Accuris connects internal systems for a "customer digital enablement."
We’ve all been swept up in the AI wave. We have tried all manner of large language models (LLMs, including the media favorite, ChatGPT) and found them all lacking in one way or another. One —Claude — claimed to be good at math but wasn’t. Most seem to be good at answering college-level English literature questions, but incapable of solving freshman physics problems. We have used them for help when researching articles (especially Perplexity). When we gave ChatGPT several engineering-type questions, it always had an answer — but not always correct ones.
Perhaps we should not expect LLMs to be know-it-alls. How could they be? They’re trained on data troves of information scraped from all who would supply it as well as publicly available information such as Wikipedia. While the collective size of the data at their disposal is staggering, the quality, accuracy and depth of their answers is all too often lacking. Plus, the data that may be most valuable to engineers — their own — is off limits to LLMs.
Any organization of a good size and long history will have a tremendous amount of information. Therin is a valuable history with documents, drawings, models, revisions, PLM databases … all those which compromise tribal knowledge.
If this was a class on the failures of LLMs for engineers and the need for AIs to train on their own data, Jeff Platon, head of marketing at Accuris, would be in the front row and emphatically raising his hand.
“We totally got this,” he would say.
Accuris has a product called Goldfire, a semantic search application made to search an organization’s data.
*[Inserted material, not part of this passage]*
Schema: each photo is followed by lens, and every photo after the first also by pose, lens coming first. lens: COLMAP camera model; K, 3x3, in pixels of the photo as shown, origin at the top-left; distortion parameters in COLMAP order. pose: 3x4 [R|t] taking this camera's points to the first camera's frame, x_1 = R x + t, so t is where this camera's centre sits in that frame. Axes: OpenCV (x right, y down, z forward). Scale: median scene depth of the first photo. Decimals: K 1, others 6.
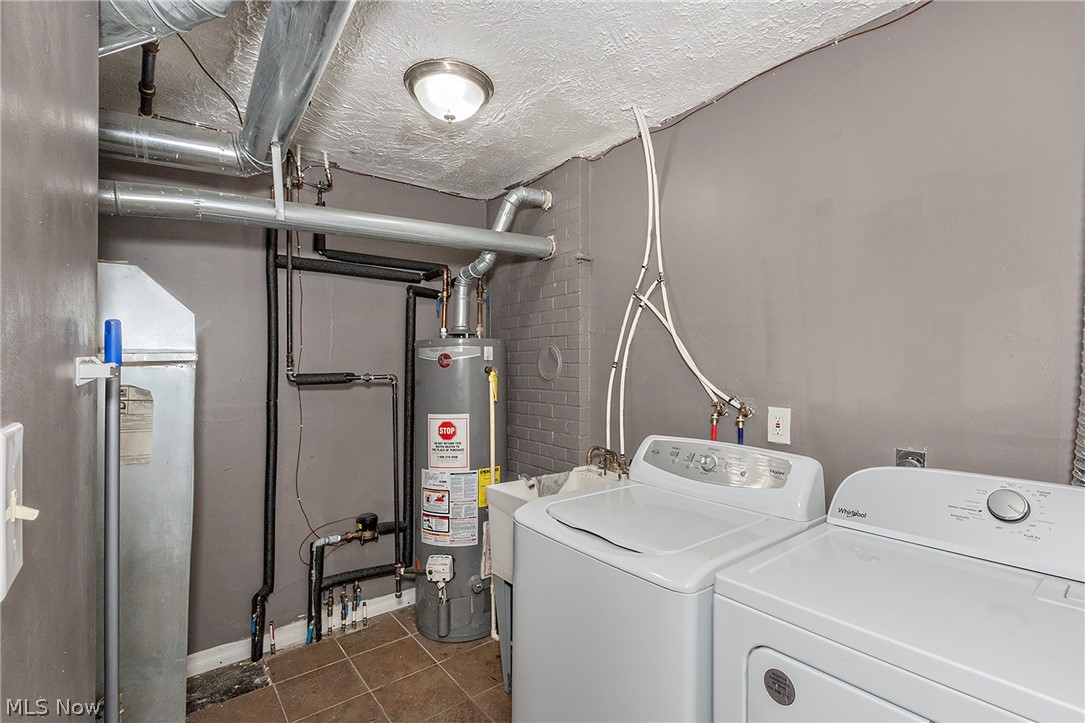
lens RADIAL K [[516.6, 0, 558.5], [0, 516.6, 367.6], [0, 0, 1]] dist [-0.000804, -0.000602]
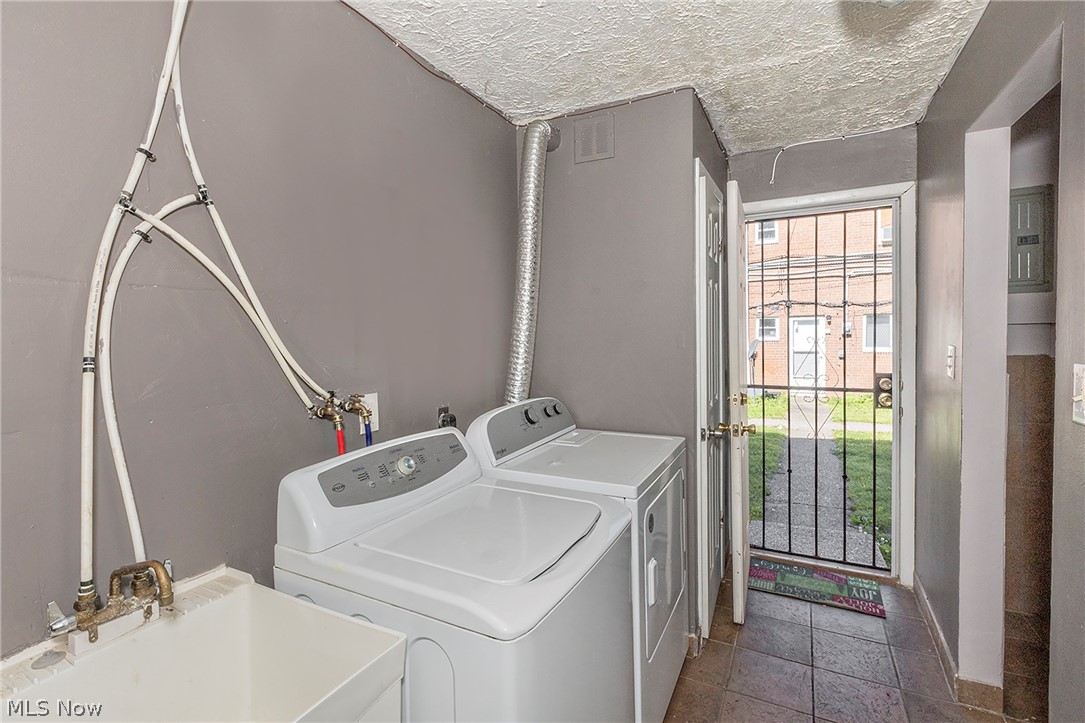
lens RADIAL K [[496.5, 0, 542.5], [0, 496.5, 361.5], [0, 0, 1]] dist [0.001501, -0.000584]
pose [[-0.407652, -0.041122, 0.912211, -0.403651], [0.028252, 0.997939, 0.057612, -0.019198], [-0.912700, 0.049258, -0.405650, 0.858368]]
Semantic search is the type of search that can sense context and the user’s meaning, as opposed to keyword search, which looks for exact word matches. By way of example, semantic search will find a different “best football player” in the U.S. than the UK, recognizing the correct sport in each location.
In the U.S., who bigger or with more history than the Navy? Who more to benefit from sematic search through vast repositories of data? Who is less likely to put their data on the cloud for training of civilian LLMs for their training? Instead, the military carefully guards its information from prying eyes, keeping it encrypted on secure servers.
Platon opens with a slide of an aircraft carrier. He comes from a Navy family. With the single biggest weapon system on display, a marvel of technology and an exemplar of operations in the most devastating environment possible — war — he has the attention.
Mining a company’s own data is what Goldfire is all about. Accuris does this by combing through all of it, indexing, linking … in short organizing and hyperlinking in a way to make information findable and usable.
The aircraft carrier was not just for show. The U.S. Navy is an Accuris customer and uses Accuris to help make design decisions.
NASA is another customer. Platon tells a story of helping NASA find information to avoid astronauts returning to Earth, splashing down in the ocean, but their capsule unable to right itself leading to a potentially “very bad outcome.” NASA scoured their information troves for information on inflatable bags used to successfully right reentry capsules for the Apollo mission. They found nothing. They called retired engineers to see if they had kept any information. The search went on for a year until finally they called in Accuris.
“Within 20 minutes of implementing the AI infrastructure, they found 249 documents that solved their problem, say Platon. They were able to fix the engineering problem. NASA saved $2 to $3M dollars and one to two more years of sorting through the data and organizing it.”
“We helped NASA find a solution to astronaut recovery,” says Platon.
Accuris works with text documents and databases. It aims for a wholistic approach to all of an organization’s needs. By analyzing everything, it’s able to connect data islands of CAD and PLM to PLM, ERP, SQL databases as well as manufacturing and upstream operations such as procurement systems. Along with other solutions such as automated BOM reporting from a database of 1.2B parts and Supply Chain Intelligence, the ESDU knowledge base containing engineering design data, Engineering Workbench, an AI platform for standards, codes, and regulations management.
Putting it all together, Accuris should theoretically enable an organization to answer operational questions that span departments and disciplines. For example, if a part fails on a production line, how long it would take for the supply chain to replace it?
This is vital for China Plus One strategies, says Platon.
Accuris’ AI technology is already available for this purpose and in use by 900,000 design engineers, including many large companies, branches of the armed forces and defense contractors.
It may be Accuris’ worst kept secret.
“We don’t make a big deal of it,” says Platon modestly.
Lest we think Accuris is only military, Platon steers us towards green hydrogen, an energy source of such potential that people have stated that it will save the Earth, a technology in which Accuris is engaging.
Accuris may be better known as IHS (its previous owner) and as a publisher of millions of standards of which ANSI, SAE and AS are the best known. The company also has access to seven million technical articles and books and 108 million patents and patent applications.
That, all by itself, would be something for a neural network to feast on.